I knew this would happen. One day "The South" would become this cool place and every Tom, Dick and Yankee would start saying "ya'll" and start eating the food from from our gardens, start stealing our ramps and okra, and we would get "cool." That day seems to have arrived. Not only are Yankee cooks showing up in our kitchens and cooking our food(check out Cooking In The Moment) but now even Canadians are doing it.
I admit, I didn't know when I first started following his really cool recipes, that Hugh Acheson was from Canada. Imagine my surprise! It turns out Acheson is a good ol' boy at heart. And really, that is the heart of the matter. He listens to R.E.M., he has a cooler full of beer, he shells peas(not those English green peas, but actual filed peas), and cooks up some amazing Southern grub.
We waited a long time for A New Turn In The South and we were not disappointed. Honest, if one didn't know better, one might just think this boy was from Georgia. Like my Daddy, marrying a lovely Southern Belle has a way of transforming a man, and Acheson is no exception. His fresh spin on Southern ingredients makes his recipes at the same time new and still remarkably comforting.
The other day I was on the phone and the caller asked, "What are you having for dinner?" Well, of course "dinner" is that mid-day meal some people call "lunch" and "supper" was what I was having, but I digress...
I told my caller that I was making a bog. Long silence. A bog, much like its name, is a sticky, wet rice dish. Famous rice historian(it's a tough job but someone has to be a rice historian!) Karen Hess, believes that bog began as traditional pilau, a sauteed and seasoned rice cooked with meats. When it was made by slaves in large batches, the rice overcooked and became steamy and wet and resembled a bog.
Now one might be surprised to find a Canadian who could even spell "bog" much less cook one. But Mr. Acheson seems right at home in this cleaned up bog.

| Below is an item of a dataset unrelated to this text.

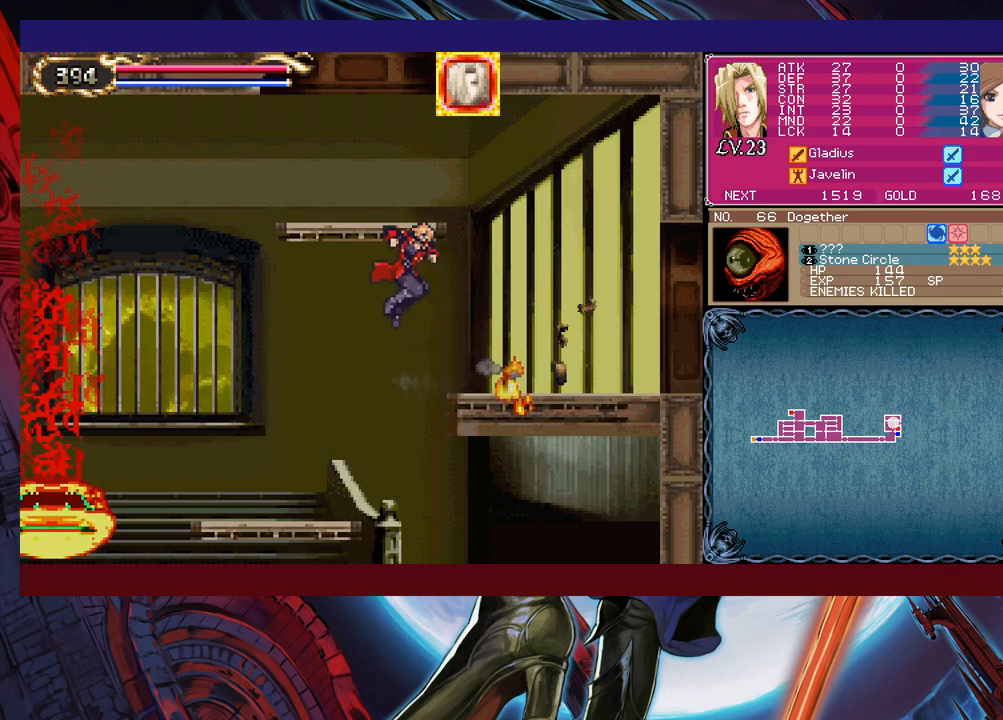
{"buttons": [], "left_stick": "down-right", "events": [[317, "left_stick", "left"], [350, "Y", "down"], [367, "B", "down"], [367, "Y", "up"], [417, "B", "up"], [417, "left_stick", "down-right"]]}
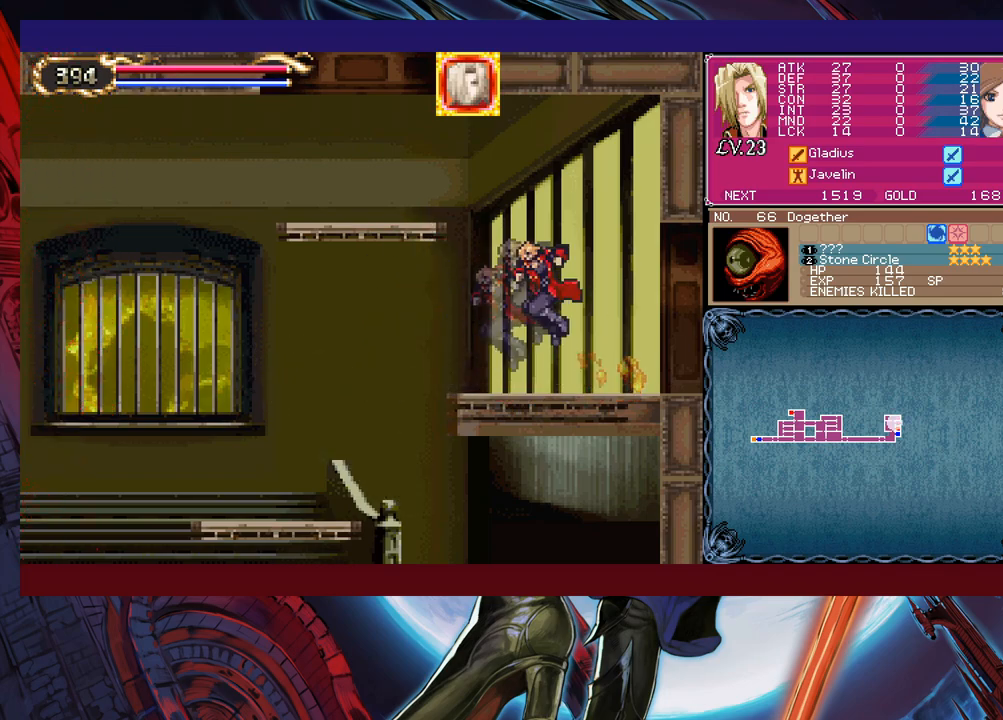
{"buttons": [], "left_stick": "down-right", "events": [[67, "left_stick", "right"], [167, "left_stick", "left"], [200, "Y", "down"], [217, "B", "down"], [217, "Y", "up"], [267, "B", "up"], [267, "left_stick", "down-right"]]}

2 tablespoons vegetable oil
1 chicken, cut into breasts, drumsticks, oysters, and thighs, skin removed
¼ pound andouille sausage, diced
½ cup finely chopped mixed giblets
1 bay leaf
1 leek, white and light green part, cleaned and diced (½ cup)
½ cup diced yellow onion
½ cup diced celery
½ cup diced red bell pepper
2 garlic cloves, minced
1 teaspoon chopped fresh thyme
¼ cup red wine
4 cups chicken stock reduced to 2 cups
1 cup beef stock
1 large ripe tomato, peeled and diced
1 tablespoon minced fresh flat-leaf parsley
¼ teaspoon kosher salt
Heat the oil in a large, wide 6-quart pot over medium-high heat. Brown the chicken breasts, drumsticks, oysters, and thighs evenly, about 3 minutes on each side, removing them to a platter when they are nicely browned.
To the pot, add the sausage and the giblets and cook until well browned. Remove to the platter. Discard all but a tablespoon of the cooking oil and add the bay leaf, leeks, onion, celery, bell pepper, garlic, and thyme. When the onions have just turned translucent, add the red wine and reduce until almost dry.
Add reduced chicken stock and bring to a boil. Add the reserved chicken and sausage-giblet mixture, reduce to a simmer, cover, and cook until the chicken is just done, 20 to 25 minutes. Remove the chicken pieces from the pot, pull the meat from the bones and return it to the pot along with the beef stock. Simmer for about 15 minutes, stirring all the while to break the chicken into threads. Stir in the tomato and parsley. Discard the bay leaf. Season with the salt. Serve with rice!
Now that's a bog! So grab a cold one, a copy of A New Turn In The South and get into the kitchen. Don't forget your favorite R.E.M. mix tape. If you don't have a favorite R.E.M. mix tape... get out of the damn kitchen... or check out Paste's 2009 article of the 20 Best R.E.M. songs and make that tape.